▶ _Instruction_: Please retype every line of the entries below character for character, keeping each line break where it falls.

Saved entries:
- - - - -

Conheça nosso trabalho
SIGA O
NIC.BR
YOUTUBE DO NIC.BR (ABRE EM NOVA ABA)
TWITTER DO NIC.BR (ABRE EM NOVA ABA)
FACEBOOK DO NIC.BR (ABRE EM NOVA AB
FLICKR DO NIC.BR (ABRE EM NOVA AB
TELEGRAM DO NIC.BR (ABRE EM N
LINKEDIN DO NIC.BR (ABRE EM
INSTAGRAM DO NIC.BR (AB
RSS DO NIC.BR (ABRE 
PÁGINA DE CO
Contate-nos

- - - - -

▶ _Worked solution_:
Conheça nosso trabalho
SIGA O
NIC.BR
YOUTUBE DO NIC.BR (ABRE EM NOVA ABA)
TWITTER DO NIC.BR (ABRE EM NOVA ABA)
FACEBOOK DO NIC.BR (ABRE EM NOVA AB
FLICKR DO NIC.BR (ABRE EM NOVA AB
TELEGRAM DO NIC.BR (ABRE EM N
LINKEDIN DO NIC.BR (ABRE EM
INSTAGRAM DO NIC.BR (AB
RSS DO NIC.BR (ABRE 
PÁGINA DE CO
Contate-nos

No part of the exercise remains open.